---- Listed entries

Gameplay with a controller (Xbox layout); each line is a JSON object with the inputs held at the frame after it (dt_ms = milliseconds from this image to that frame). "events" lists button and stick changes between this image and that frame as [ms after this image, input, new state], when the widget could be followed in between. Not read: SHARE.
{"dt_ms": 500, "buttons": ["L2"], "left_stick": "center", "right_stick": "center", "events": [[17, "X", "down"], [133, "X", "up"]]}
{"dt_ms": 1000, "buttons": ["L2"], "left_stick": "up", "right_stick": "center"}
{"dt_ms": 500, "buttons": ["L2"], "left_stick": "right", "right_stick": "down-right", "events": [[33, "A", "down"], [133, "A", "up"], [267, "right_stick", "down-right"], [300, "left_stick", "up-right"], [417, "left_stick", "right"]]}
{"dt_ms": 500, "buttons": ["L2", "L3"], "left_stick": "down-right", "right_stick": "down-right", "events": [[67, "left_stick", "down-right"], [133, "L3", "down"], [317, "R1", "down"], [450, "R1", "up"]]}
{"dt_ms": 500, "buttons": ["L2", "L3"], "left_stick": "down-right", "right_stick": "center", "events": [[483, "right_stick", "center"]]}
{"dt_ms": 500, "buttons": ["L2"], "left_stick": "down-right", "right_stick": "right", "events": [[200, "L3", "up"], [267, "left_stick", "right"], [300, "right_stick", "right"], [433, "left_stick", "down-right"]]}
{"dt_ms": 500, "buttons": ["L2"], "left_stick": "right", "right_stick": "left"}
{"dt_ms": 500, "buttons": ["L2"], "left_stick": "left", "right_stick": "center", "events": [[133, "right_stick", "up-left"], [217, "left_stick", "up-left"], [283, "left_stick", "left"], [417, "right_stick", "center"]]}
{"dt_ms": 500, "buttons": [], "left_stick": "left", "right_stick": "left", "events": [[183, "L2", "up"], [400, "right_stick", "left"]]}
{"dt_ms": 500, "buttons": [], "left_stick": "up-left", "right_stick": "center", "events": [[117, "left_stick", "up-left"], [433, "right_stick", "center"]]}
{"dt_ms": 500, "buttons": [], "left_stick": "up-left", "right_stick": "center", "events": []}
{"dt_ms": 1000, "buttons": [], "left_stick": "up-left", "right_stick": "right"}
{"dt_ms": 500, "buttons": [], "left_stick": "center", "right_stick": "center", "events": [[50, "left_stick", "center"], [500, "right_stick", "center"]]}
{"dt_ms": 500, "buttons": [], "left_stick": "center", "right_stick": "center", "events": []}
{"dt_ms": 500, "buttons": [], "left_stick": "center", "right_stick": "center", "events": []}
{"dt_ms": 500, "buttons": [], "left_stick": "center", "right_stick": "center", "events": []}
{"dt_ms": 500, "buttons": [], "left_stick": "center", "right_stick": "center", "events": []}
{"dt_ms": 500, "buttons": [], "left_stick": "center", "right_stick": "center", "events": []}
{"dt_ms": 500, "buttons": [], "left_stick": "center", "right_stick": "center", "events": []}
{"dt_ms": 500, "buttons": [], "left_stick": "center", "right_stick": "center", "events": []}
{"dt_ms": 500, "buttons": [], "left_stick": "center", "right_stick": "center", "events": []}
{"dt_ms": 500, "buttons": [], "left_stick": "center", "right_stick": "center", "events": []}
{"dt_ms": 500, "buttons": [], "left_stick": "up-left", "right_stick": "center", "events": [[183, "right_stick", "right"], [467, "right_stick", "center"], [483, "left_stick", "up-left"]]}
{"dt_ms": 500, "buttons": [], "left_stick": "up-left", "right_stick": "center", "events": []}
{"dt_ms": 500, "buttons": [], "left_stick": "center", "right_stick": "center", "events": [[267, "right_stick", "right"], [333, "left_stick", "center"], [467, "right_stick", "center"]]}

--------

◆ Prompt:
Reproduce the full set of entries above exactly, without dropping a line.

◆ Answer to the exercise:
Gameplay with a controller (Xbox layout); each line is a JSON object with the inputs held at the frame after it (dt_ms = milliseconds from this image to that frame). "events" lists button and stick changes between this image and that frame as [ms after this image, input, new state], when the widget could be followed in between. Not read: SHARE.
{"dt_ms": 500, "buttons": ["L2"], "left_stick": "center", "right_stick": "center", "events": [[17, "X", "down"], [133, "X", "up"]]}
{"dt_ms": 1000, "buttons": ["L2"], "left_stick": "up", "right_stick": "center"}
{"dt_ms": 500, "buttons": ["L2"], "left_stick": "right", "right_stick": "down-right", "events": [[33, "A", "down"], [133, "A", "up"], [267, "right_stick", "down-right"], [300, "left_stick", "up-right"], [417, "left_stick", "right"]]}
{"dt_ms": 500, "buttons": ["L2", "L3"], "left_stick": "down-right", "right_stick": "down-right", "events": [[67, "left_stick", "down-right"], [133, "L3", "down"], [317, "R1", "down"], [450, "R1", "up"]]}
{"dt_ms": 500, "buttons": ["L2", "L3"], "left_stick": "down-right", "right_stick": "center", "events": [[483, "right_stick", "center"]]}
{"dt_ms": 500, "buttons": ["L2"], "left_stick": "down-right", "right_stick": "right", "events": [[200, "L3", "up"], [267, "left_stick", "right"], [300, "right_stick", "right"], [433, "left_stick", "down-right"]]}
{"dt_ms": 500, "buttons": ["L2"], "left_stick": "right", "right_stick": "left"}
{"dt_ms": 500, "buttons": ["L2"], "left_stick": "left", "right_stick": "center", "events": [[133, "right_stick", "up-left"], [217, "left_stick", "up-left"], [283, "left_stick", "left"], [417, "right_stick", "center"]]}
{"dt_ms": 500, "buttons": [], "left_stick": "left", "right_stick": "left", "events": [[183, "L2", "up"], [400, "right_stick", "left"]]}
{"dt_ms": 500, "buttons": [], "left_stick": "up-left", "right_stick": "center", "events": [[117, "left_stick", "up-left"], [433, "right_stick", "center"]]}
{"dt_ms": 500, "buttons": [], "left_stick": "up-left", "right_stick": "center", "events": []}
{"dt_ms": 1000, "buttons": [], "left_stick": "up-left", "right_stick": "right"}
{"dt_ms": 500, "buttons": [], "left_stick": "center", "right_stick": "center", "events": [[50, "left_stick", "center"], [500, "right_stick", "center"]]}
{"dt_ms": 500, "buttons": [], "left_stick": "center", "right_stick": "center", "events": []}
{"dt_ms": 500, "buttons": [], "left_stick": "center", "right_stick": "center", "events": []}
{"dt_ms": 500, "buttons": [], "left_stick": "center", "right_stick": "center", "events": []}
{"dt_ms": 500, "buttons": [], "left_stick": "center", "right_stick": "center", "events": []}
{"dt_ms": 500, "buttons": [], "left_stick": "center", "right_stick": "center", "events": []}
{"dt_ms": 500, "buttons": [], "left_stick": "center", "right_stick": "center", "events": []}
{"dt_ms": 500, "buttons": [], "left_stick": "center", "right_stick": "center", "events": []}
{"dt_ms": 500, "buttons": [], "left_stick": "center", "right_stick": "center", "events": []}
{"dt_ms": 500, "buttons": [], "left_stick": "center", "right_stick": "center", "events": []}
{"dt_ms": 500, "buttons": [], "left_stick": "up-left", "right_stick": "center", "events": [[183, "right_stick", "right"], [467, "right_stick", "center"], [483, "left_stick", "up-left"]]}
{"dt_ms": 500, "buttons": [], "left_stick": "up-left", "right_stick": "center", "events": []}
{"dt_ms": 500, "buttons": [], "left_stick": "center", "right_stick": "center", "events": [[267, "right_stick", "right"], [333, "left_stick", "center"], [467, "right_stick", "center"]]}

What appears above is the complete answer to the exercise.